═════ Exercise data

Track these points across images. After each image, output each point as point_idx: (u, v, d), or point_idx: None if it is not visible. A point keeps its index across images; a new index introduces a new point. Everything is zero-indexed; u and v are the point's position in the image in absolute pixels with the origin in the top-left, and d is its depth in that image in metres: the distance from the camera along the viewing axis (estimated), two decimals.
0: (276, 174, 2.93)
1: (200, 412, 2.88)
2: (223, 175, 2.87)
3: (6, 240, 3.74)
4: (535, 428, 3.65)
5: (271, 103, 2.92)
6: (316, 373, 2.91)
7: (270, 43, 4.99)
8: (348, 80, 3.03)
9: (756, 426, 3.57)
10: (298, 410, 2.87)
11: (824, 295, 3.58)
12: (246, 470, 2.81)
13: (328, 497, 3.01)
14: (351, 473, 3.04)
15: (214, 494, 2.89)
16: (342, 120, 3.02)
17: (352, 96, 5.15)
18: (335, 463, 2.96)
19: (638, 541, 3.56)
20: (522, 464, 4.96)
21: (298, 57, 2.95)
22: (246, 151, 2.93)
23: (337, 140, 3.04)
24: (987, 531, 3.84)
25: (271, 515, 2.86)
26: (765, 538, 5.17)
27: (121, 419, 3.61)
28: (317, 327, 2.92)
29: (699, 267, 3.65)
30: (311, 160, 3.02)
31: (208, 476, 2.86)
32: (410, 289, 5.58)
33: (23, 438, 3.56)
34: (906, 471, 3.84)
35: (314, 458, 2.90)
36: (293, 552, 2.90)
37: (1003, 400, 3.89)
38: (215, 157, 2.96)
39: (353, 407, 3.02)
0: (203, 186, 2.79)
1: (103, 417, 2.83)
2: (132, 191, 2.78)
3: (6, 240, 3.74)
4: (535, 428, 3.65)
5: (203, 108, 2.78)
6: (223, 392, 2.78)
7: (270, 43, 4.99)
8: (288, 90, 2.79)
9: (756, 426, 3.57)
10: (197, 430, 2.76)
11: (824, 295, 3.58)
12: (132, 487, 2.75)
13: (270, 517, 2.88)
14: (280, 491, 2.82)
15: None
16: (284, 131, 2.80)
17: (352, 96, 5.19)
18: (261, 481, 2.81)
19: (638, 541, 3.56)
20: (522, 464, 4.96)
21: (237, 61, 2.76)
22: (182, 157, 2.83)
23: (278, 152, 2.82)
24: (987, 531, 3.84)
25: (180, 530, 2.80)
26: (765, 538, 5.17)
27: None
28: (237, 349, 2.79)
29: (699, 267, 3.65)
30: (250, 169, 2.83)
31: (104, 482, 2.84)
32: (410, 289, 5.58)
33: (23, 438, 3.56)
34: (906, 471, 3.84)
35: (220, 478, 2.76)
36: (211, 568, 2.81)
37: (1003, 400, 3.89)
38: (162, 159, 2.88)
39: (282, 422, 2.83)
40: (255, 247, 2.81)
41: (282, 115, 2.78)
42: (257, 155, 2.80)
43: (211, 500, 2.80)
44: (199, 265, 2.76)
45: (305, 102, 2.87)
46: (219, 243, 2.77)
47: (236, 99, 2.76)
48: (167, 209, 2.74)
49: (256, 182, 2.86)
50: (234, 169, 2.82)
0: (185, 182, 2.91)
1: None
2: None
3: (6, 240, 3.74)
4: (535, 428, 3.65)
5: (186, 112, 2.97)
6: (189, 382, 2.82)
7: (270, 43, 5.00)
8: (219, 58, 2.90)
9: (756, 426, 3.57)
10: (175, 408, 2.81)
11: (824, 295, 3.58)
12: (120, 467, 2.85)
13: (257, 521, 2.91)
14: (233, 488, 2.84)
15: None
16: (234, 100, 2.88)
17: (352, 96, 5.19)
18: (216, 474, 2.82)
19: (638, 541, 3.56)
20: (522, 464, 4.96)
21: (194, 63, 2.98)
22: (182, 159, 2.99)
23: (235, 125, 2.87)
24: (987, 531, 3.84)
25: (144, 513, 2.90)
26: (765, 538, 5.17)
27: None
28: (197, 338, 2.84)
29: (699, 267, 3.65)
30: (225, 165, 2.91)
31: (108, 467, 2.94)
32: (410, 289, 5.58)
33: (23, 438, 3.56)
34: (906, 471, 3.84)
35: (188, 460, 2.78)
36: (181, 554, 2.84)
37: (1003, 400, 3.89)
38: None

══════════

### Instructions for the task:
Above this task is a listing. Restate, word for word and with nothing added, the lines from the one with "18: (335, 463, 2.96)" through the one with "38: (215, 157, 2.96)".

### The completed task:
18: (335, 463, 2.96)
19: (638, 541, 3.56)
20: (522, 464, 4.96)
21: (298, 57, 2.95)
22: (246, 151, 2.93)
23: (337, 140, 3.04)
24: (987, 531, 3.84)
25: (271, 515, 2.86)
26: (765, 538, 5.17)
27: (121, 419, 3.61)
28: (317, 327, 2.92)
29: (699, 267, 3.65)
30: (311, 160, 3.02)
31: (208, 476, 2.86)
32: (410, 289, 5.58)
33: (23, 438, 3.56)
34: (906, 471, 3.84)
35: (314, 458, 2.90)
36: (293, 552, 2.90)
37: (1003, 400, 3.89)
38: (215, 157, 2.96)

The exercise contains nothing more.